В наше время активно расследуются и раскрываются преступления времен нацизма. Большинство преступников либо вообще никогда не говорили об этом в семьях, либо приводили вполне понятные оправдания своих поступков.
Если поколение преступников было еще слишком необъективно, то дети и внуки хотят иметь достоверную информацию о роли своих предков. И пусть этим розыскам препятствует лояльность к системе, незнание очень часто приводит к таким тяжелым симптомам, как депрессия, бесплодие или страхи. Отчаянные усилия, направленные на то, чтобы «не хотеть ничего знать», в какой-то момент выливаются в желание получить объяснения.

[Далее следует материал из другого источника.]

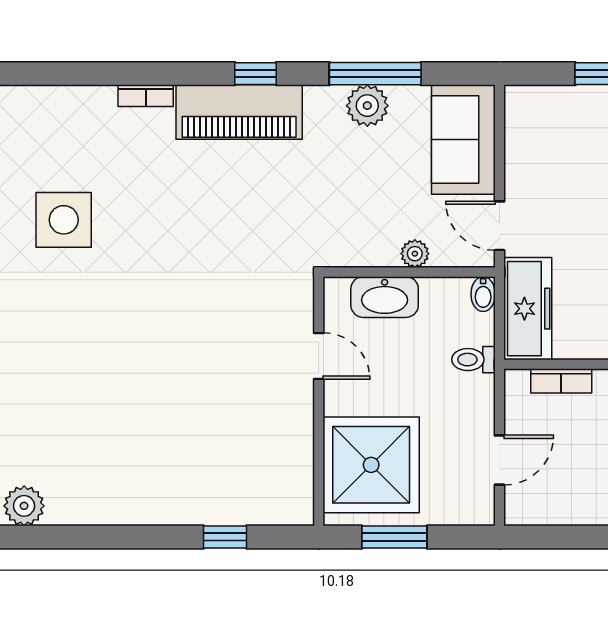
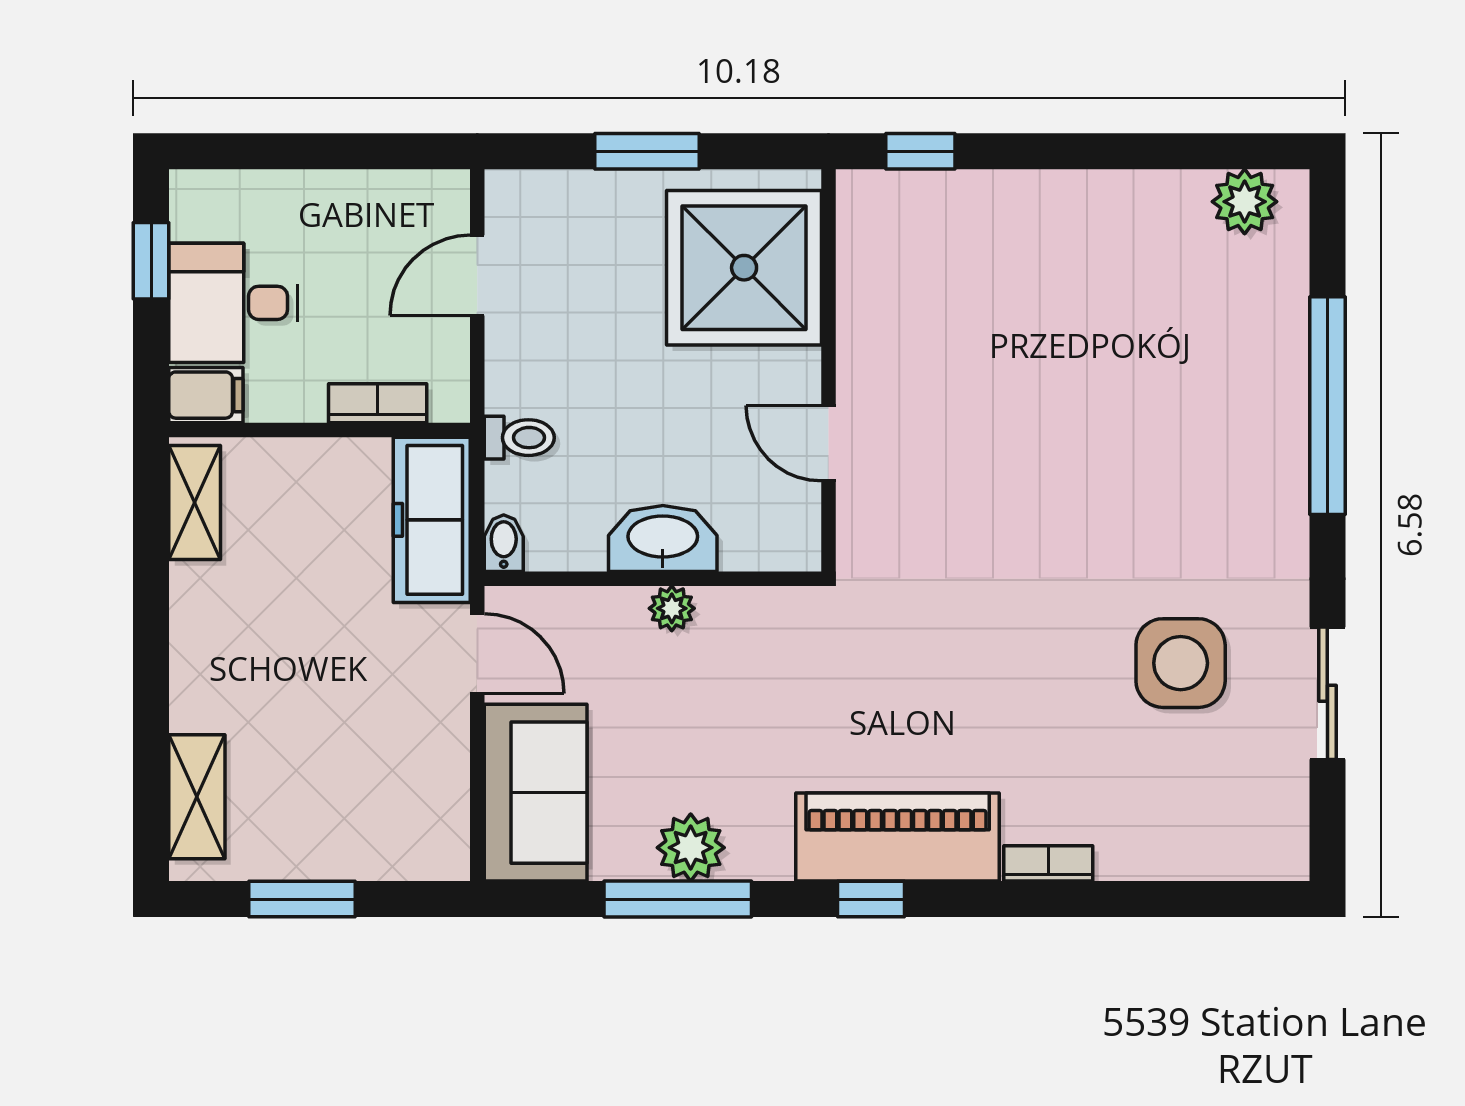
plant: (415, 254) -> (672, 608), moved
door: (319, 356) -> (829, 443), moved
wall: (319, 401) -> (829, 370), moved
shower: (371, 465) -> (744, 268), moved

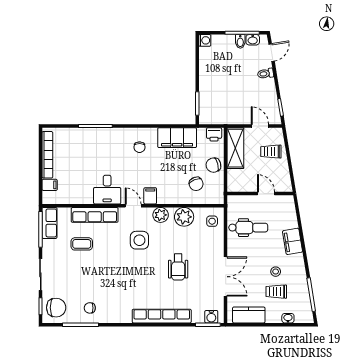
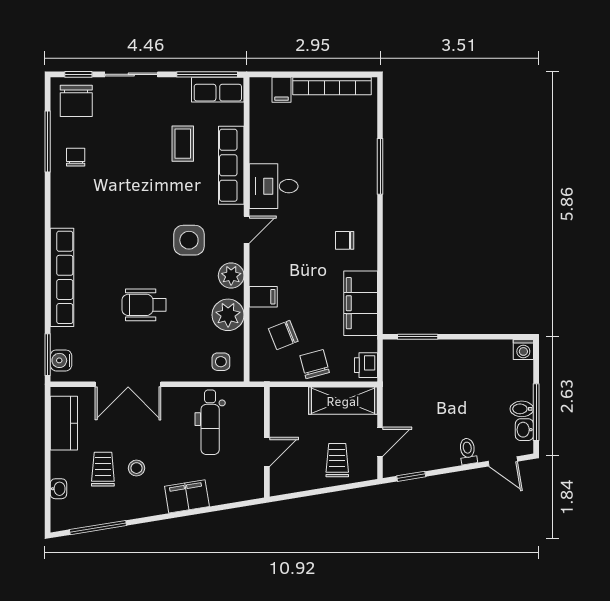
filing cabinet: (150, 196) -> (263, 297), moved

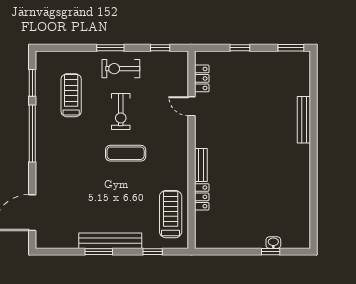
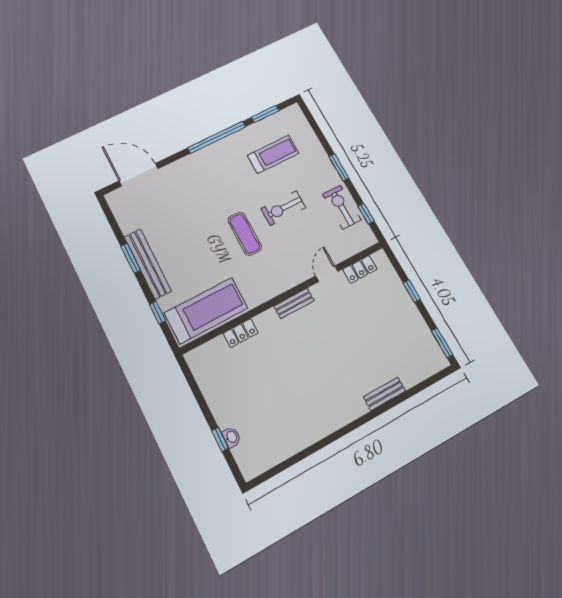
exercise bike: (121, 69) -> (342, 207), moved
bench: (304, 120) -> (385, 394), width x0.73
bench: (201, 165) -> (294, 303), moved
treadmill: (171, 214) -> (206, 310), width x1.37, depth x1.38

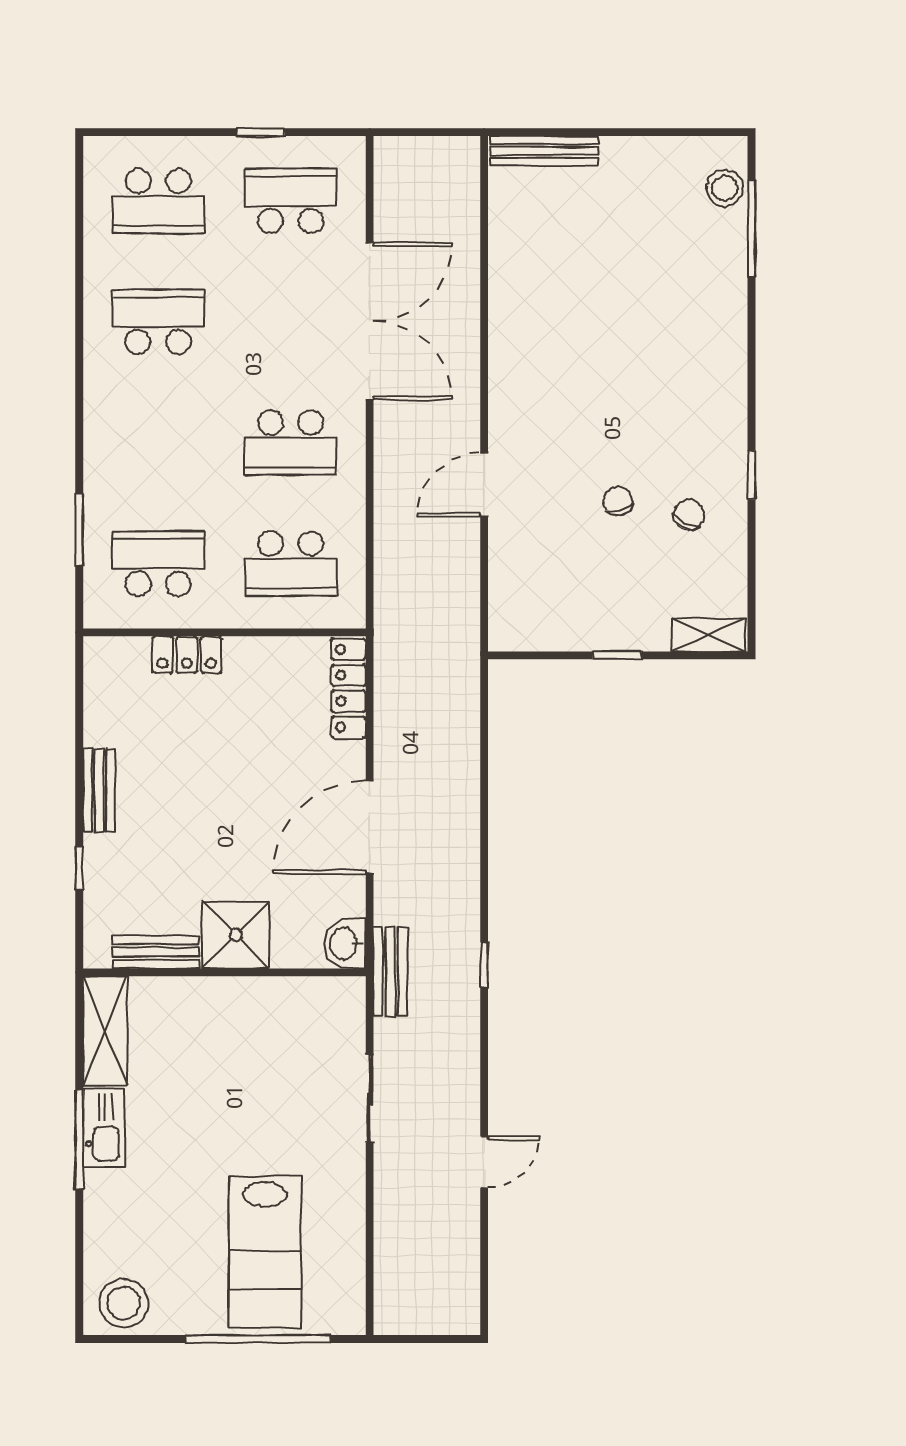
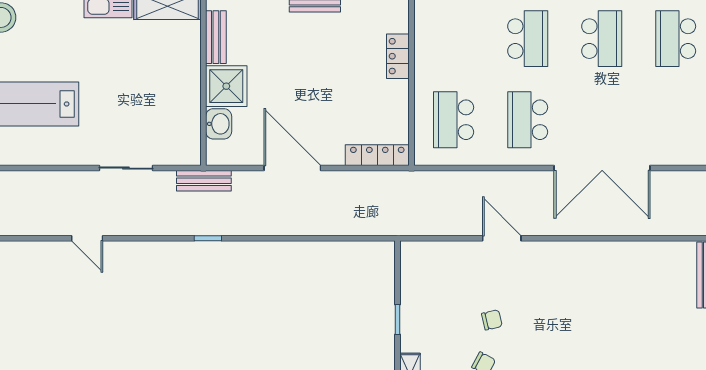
school desk: (291, 201) -> (676, 120), removed
school desk: (158, 564) -> (528, 39), moved
washbasin: (345, 944) -> (219, 124), moved, turned 90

В семейных расстановках я часто подхожу к той точке, где становится ясно, что на клиентов давит вина из предыдущих поколений. В большинстве случаев на этот счет существуют лишь робкие предположения или же вообще нет никакой информации. Провести расследование обычно бывает сложно, поскольку участников тех событий зачастую уже нет в живых или оказывается, что они все «забыли».
Если, например, реакция заместителей дает основания предполагать вину, я могу пойти по этому следу. Раскрывать вину имеет смысл не всегда. Если клиенты все еще в плену лояльности по отношению к системе, то вскрытие связанных с виной обстоятельств может крайне ухудшить ситуацию. Другой опасностью, связанной с обнаружением вины, является осуждение виновных потомками. Этого не должно произойти ни в коем случае.
Решение всегда заключается в том, чтобы отдать должное судьбе, в том числе судьбе преступника, и оставить ему ответственность за его поступки. В приведенных ниже примерах одной из самых важных интервенций всегда является поклон. В нем в равной степени содержится и признание судьбы, и отказ от перенятого.
Вся моя терапевтическая работа строится на признании и использовании симптома как помощника и друга. В болезнях я вижу помощников, позволяющих найти собственный путь, познать самого себя, узнать свое место в системе и согласиться с ним. Борьба с болезнью одновременно укрепляет связь с нею. Я рассматриваю борьбу как знак нежелания отказаться от неосознанного переплетения. Освободить может лишь согласие с болезнью. Поэтому имеет смысл заменить образ борьбы образом примирения и принять болезнь как важную часть самого себя и своей жизни. То же самое относится и к смерти.